For this exercise, reproduce the entries below exactly, but only from the line containing "left knee: (1063, 609)" through the line containing "left eye: (506, 322)", both included.
** Opening Extracted data block **
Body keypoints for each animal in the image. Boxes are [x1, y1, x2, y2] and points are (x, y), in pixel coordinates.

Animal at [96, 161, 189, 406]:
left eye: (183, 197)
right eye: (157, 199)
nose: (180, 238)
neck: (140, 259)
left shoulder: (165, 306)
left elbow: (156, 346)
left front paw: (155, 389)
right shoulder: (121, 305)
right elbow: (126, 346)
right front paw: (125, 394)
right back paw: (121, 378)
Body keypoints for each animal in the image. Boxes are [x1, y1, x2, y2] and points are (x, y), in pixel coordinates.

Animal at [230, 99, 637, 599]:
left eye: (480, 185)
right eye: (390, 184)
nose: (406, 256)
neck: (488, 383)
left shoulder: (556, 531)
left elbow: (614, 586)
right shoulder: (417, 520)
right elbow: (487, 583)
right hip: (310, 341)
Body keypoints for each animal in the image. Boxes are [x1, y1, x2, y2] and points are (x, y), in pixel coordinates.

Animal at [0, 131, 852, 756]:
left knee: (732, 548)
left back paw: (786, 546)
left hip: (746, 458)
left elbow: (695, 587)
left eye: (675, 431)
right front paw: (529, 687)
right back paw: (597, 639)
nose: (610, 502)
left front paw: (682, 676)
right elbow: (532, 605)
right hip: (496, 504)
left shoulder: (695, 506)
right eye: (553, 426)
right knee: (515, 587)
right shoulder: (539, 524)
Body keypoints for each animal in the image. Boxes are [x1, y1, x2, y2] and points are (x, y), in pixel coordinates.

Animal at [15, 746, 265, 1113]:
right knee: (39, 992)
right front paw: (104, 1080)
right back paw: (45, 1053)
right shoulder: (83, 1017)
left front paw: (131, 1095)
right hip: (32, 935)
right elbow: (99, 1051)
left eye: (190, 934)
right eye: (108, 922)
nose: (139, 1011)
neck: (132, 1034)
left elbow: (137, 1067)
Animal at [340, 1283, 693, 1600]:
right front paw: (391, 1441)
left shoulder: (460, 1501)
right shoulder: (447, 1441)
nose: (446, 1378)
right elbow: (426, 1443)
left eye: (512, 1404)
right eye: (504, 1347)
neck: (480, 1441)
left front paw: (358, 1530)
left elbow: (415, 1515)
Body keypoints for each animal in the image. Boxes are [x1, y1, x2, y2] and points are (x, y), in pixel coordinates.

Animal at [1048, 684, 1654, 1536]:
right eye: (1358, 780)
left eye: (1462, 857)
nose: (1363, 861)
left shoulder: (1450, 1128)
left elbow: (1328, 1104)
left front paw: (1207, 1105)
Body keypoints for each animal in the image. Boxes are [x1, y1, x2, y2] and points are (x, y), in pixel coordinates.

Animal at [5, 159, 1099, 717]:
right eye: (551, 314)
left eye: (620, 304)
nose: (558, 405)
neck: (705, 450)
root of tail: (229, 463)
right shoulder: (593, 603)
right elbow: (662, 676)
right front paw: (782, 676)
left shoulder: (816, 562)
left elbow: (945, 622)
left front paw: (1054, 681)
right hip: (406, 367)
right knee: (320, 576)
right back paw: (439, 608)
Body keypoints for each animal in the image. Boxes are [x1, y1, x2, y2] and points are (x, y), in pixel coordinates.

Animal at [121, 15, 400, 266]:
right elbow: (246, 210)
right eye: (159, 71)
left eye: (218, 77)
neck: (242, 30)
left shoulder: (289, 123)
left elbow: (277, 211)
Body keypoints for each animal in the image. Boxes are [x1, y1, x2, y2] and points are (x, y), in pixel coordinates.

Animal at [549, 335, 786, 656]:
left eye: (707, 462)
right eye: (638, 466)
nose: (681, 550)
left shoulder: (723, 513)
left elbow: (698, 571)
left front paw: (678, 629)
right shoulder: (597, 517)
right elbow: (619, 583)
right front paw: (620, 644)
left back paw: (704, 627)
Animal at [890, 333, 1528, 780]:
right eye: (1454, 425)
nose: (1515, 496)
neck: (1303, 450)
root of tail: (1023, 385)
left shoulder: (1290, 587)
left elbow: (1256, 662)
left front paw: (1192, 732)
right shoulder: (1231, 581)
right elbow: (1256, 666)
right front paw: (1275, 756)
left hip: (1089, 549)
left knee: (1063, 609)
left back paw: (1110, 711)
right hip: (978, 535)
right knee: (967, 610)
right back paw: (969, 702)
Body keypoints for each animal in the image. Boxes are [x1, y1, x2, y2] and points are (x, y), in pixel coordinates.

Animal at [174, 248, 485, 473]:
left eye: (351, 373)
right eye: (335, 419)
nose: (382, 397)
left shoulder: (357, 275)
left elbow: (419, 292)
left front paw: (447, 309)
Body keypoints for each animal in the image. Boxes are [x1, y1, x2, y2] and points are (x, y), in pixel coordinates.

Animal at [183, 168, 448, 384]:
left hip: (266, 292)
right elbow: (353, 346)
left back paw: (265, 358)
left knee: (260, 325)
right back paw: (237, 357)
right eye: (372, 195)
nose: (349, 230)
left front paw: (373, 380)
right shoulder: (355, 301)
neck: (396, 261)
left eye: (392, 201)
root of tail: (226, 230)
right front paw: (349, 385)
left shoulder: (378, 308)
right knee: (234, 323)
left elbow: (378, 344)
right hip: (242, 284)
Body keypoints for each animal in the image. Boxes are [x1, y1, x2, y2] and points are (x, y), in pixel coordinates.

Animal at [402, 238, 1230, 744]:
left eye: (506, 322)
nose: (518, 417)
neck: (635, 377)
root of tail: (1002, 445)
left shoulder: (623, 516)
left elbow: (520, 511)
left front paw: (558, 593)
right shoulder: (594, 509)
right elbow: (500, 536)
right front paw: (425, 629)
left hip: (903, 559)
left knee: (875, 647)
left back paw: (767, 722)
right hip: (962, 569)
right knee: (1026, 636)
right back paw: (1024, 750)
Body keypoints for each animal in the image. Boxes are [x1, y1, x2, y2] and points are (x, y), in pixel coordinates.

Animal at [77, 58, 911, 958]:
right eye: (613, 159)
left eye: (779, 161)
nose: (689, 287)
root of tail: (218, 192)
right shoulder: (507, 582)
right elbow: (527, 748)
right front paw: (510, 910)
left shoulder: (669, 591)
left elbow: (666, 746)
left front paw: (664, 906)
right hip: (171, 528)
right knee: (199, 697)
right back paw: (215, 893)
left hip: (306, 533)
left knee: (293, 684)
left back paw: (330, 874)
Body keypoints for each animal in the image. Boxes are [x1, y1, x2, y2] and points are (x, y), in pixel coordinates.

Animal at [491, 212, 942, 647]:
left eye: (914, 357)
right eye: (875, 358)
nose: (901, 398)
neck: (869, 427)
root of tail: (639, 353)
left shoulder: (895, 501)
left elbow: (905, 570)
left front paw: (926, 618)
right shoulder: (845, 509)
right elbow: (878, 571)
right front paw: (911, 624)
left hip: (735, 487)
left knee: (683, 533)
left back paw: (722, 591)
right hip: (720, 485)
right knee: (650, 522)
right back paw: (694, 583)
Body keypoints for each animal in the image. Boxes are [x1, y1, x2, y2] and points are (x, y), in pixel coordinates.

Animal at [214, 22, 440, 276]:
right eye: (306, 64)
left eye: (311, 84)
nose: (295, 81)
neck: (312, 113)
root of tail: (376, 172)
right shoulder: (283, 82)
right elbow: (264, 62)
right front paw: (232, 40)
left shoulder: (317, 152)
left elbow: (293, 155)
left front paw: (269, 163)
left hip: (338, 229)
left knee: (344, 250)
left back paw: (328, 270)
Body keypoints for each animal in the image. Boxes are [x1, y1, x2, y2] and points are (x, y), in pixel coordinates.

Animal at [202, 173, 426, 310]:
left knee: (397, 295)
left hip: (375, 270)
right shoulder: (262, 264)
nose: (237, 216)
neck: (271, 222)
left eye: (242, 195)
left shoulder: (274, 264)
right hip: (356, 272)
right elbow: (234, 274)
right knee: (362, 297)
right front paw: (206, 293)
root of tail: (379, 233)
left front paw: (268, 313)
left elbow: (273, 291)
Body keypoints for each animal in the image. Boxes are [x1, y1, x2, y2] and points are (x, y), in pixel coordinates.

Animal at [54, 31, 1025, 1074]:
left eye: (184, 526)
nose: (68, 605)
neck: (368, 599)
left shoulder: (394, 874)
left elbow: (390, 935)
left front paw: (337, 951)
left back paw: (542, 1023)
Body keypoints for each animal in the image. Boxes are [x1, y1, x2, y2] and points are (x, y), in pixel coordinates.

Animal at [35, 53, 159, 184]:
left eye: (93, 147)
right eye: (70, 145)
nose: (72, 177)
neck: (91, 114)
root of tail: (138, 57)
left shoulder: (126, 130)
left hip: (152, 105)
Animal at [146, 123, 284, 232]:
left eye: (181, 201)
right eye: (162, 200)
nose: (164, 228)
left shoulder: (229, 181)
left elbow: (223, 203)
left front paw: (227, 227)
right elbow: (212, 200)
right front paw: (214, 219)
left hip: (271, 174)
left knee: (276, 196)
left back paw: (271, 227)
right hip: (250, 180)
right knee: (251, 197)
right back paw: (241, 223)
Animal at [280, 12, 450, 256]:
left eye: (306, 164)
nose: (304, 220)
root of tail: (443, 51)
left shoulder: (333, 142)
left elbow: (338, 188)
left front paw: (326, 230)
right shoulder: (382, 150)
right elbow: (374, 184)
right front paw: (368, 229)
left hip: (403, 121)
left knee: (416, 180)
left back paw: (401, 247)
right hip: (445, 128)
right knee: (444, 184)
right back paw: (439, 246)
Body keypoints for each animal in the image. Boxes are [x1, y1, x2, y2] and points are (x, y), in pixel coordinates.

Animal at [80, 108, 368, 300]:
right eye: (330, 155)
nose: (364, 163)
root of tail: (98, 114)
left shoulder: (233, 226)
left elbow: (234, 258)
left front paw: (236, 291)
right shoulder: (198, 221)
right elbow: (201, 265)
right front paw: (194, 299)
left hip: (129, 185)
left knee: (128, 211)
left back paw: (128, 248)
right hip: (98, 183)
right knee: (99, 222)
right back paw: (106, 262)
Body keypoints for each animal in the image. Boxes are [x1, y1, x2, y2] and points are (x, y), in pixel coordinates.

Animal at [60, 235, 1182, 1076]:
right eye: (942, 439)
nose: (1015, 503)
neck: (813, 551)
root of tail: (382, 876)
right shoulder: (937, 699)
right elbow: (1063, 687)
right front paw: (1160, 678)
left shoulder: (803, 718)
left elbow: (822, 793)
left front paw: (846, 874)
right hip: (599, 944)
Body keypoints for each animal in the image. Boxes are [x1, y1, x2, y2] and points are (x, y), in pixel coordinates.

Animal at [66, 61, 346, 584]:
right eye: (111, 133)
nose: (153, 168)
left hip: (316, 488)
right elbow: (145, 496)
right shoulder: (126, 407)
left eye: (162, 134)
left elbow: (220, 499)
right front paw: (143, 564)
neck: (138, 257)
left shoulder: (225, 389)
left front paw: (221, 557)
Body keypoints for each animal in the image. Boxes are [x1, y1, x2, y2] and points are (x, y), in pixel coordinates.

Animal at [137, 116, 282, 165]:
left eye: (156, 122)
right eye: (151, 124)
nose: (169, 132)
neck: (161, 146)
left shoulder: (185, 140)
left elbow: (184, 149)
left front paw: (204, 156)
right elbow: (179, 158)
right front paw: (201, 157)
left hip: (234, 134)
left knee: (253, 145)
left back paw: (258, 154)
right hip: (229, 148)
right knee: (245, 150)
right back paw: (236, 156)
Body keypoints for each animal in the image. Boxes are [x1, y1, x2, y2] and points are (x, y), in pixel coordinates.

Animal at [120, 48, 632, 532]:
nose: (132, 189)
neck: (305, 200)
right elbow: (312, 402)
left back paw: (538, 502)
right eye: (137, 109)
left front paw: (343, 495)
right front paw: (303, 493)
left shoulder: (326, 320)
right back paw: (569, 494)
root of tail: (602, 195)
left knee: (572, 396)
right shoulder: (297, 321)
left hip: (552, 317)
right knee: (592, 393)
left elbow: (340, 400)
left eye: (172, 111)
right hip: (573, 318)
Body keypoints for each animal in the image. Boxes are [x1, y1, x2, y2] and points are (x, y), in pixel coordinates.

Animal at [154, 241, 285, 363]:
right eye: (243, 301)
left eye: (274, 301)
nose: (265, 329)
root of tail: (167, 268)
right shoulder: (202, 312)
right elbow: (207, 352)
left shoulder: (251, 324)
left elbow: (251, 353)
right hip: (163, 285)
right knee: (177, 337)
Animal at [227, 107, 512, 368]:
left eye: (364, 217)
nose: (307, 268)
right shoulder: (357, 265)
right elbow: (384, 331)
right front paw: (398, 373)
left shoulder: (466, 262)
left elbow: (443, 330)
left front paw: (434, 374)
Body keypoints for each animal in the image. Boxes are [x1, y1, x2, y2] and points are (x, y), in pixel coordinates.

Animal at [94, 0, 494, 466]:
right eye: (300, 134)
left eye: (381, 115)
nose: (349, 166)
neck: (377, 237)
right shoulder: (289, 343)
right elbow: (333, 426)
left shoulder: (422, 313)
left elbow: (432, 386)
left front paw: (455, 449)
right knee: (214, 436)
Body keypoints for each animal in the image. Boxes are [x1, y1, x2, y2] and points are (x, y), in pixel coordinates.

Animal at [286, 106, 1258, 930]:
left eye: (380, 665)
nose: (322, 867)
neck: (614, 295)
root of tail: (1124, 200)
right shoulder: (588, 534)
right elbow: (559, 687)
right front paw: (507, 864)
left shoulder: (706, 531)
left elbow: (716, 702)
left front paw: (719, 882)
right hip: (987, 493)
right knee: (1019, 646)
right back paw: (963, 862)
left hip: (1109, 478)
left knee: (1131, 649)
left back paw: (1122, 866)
** Closing Extracted data block **
### Completed task:
left knee: (1063, 609)
left back paw: (1110, 711)
right hip: (978, 535)
right knee: (967, 610)
right back paw: (969, 702)
Body keypoints for each animal in the image. Boxes are [x1, y1, x2, y2] and points are (x, y), in pixel coordinates.

Animal at [174, 248, 485, 473]:
left eye: (351, 373)
right eye: (335, 419)
nose: (382, 397)
left shoulder: (357, 275)
left elbow: (419, 292)
left front paw: (447, 309)
Body keypoints for each animal in the image. Boxes are [x1, y1, x2, y2] and points are (x, y), in pixel coordinates.

Animal at [183, 168, 448, 384]:
left hip: (266, 292)
right elbow: (353, 346)
left back paw: (265, 358)
left knee: (260, 325)
right back paw: (237, 357)
right eye: (372, 195)
nose: (349, 230)
left front paw: (373, 380)
right shoulder: (355, 301)
neck: (396, 261)
left eye: (392, 201)
root of tail: (226, 230)
right front paw: (349, 385)
left shoulder: (378, 308)
right knee: (234, 323)
left elbow: (378, 344)
right hip: (242, 284)
Body keypoints for each animal in the image. Boxes are [x1, y1, x2, y2] and points are (x, y), in pixel coordinates.

Animal at [402, 238, 1230, 744]:
left eye: (506, 322)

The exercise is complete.